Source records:

%%

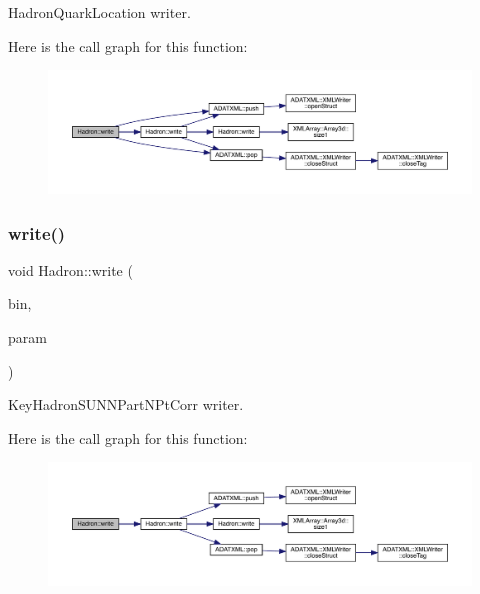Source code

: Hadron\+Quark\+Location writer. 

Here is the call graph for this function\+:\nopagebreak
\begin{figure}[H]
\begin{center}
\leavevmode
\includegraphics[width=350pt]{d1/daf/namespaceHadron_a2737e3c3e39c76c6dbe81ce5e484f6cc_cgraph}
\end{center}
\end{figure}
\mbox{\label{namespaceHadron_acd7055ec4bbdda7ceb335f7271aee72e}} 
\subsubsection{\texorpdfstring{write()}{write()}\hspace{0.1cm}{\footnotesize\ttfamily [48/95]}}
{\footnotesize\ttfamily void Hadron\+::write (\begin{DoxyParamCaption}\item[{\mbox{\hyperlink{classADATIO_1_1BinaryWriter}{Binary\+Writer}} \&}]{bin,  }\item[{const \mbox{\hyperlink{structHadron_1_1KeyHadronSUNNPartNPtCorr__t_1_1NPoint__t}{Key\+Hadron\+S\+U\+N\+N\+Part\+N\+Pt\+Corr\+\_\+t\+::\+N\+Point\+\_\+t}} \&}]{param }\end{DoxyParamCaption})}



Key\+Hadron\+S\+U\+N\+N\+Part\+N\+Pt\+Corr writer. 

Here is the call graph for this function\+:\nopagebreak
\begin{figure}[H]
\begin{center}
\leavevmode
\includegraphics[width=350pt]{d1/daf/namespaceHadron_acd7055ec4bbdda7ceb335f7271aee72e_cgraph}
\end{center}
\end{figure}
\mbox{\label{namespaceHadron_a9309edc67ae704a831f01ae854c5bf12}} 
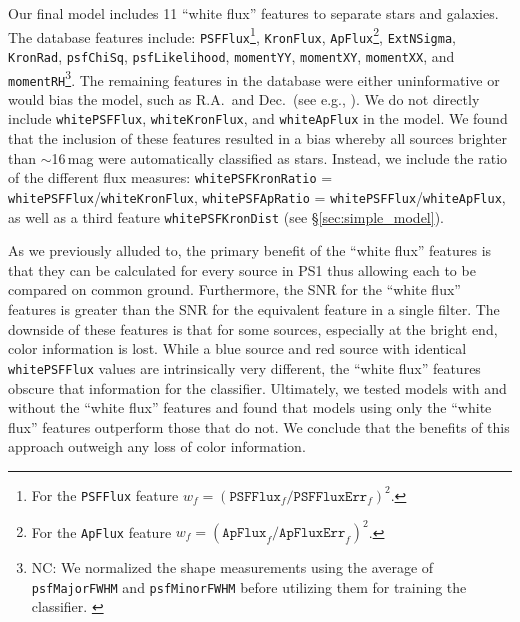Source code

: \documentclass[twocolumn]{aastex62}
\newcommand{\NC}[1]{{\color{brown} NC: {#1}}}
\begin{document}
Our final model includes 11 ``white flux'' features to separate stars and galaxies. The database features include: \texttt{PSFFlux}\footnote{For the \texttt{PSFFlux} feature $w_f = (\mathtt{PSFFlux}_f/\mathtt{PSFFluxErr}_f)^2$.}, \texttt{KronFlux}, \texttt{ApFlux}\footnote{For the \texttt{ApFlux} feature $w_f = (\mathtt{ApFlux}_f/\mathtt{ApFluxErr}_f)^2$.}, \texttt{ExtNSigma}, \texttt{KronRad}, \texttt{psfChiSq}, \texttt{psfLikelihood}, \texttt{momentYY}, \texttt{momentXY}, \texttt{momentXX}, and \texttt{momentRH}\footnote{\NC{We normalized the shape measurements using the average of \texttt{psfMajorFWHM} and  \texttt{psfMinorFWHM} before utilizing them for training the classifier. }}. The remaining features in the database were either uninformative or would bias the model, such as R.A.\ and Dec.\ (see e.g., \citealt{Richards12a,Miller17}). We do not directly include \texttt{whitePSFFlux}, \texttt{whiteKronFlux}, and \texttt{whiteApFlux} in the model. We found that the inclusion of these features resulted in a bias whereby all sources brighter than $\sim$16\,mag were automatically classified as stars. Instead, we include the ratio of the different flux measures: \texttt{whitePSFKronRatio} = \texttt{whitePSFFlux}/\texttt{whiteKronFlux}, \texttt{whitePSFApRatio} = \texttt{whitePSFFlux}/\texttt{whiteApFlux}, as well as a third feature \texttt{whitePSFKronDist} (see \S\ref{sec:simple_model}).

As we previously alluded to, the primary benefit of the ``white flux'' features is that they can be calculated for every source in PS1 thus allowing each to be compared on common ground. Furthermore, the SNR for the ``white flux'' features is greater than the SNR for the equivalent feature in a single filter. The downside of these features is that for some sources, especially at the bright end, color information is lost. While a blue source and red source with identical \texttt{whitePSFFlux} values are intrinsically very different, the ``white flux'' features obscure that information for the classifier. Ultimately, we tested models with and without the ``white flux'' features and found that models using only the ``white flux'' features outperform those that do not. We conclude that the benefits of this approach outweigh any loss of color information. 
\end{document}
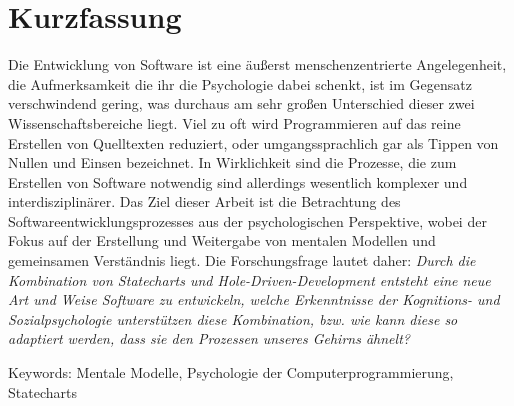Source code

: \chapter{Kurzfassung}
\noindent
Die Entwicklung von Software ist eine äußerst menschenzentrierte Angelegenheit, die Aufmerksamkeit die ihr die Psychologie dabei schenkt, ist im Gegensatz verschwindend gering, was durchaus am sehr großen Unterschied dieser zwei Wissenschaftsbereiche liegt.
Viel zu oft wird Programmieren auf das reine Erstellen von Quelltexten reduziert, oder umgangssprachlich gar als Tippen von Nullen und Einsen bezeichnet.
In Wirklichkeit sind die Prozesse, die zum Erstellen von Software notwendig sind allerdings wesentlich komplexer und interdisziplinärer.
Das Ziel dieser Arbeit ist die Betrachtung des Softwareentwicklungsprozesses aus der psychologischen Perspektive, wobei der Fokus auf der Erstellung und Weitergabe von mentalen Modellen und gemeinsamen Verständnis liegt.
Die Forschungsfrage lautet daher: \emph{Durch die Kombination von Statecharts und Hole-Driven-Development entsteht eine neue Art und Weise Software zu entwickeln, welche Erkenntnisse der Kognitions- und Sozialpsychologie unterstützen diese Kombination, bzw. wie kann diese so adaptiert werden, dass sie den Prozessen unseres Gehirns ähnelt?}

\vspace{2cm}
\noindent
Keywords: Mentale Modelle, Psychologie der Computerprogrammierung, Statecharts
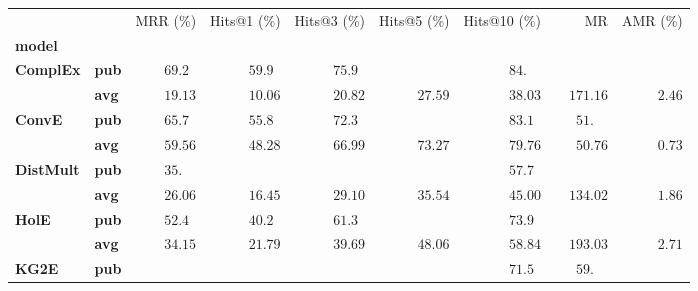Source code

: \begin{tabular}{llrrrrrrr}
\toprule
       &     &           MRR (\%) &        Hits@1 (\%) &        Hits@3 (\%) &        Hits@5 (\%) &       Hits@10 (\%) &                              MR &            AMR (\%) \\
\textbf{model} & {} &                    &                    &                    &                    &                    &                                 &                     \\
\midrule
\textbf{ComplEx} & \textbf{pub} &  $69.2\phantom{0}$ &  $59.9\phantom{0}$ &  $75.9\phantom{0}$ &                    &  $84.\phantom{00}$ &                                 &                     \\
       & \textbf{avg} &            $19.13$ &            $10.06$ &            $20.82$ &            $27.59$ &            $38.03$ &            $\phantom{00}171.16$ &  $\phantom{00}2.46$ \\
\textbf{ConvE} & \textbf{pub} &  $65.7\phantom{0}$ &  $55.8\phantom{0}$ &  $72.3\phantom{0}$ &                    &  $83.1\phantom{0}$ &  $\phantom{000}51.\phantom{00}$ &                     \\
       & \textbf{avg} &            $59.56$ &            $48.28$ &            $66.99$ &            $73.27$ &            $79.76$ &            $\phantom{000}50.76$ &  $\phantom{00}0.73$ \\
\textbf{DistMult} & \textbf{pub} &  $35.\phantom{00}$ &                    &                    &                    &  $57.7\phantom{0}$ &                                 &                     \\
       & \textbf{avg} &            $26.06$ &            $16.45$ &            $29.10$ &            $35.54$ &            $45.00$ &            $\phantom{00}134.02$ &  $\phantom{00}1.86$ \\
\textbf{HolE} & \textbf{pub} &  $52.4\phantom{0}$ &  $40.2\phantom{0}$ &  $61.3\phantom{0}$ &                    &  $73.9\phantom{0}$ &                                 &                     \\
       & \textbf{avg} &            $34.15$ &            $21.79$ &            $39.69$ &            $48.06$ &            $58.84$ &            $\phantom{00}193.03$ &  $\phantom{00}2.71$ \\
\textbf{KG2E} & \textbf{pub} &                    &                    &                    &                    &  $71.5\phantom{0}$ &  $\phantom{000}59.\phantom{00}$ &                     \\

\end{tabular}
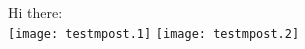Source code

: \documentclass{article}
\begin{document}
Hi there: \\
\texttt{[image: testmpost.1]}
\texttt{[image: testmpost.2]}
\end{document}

%%

_Exercise prompt_: Go through the entries and filter for lines holding the word "tabular"; copy each match.

_Response to the exercise_:
: \begin{tabular}{llrrrrrrr}
\end{tabular}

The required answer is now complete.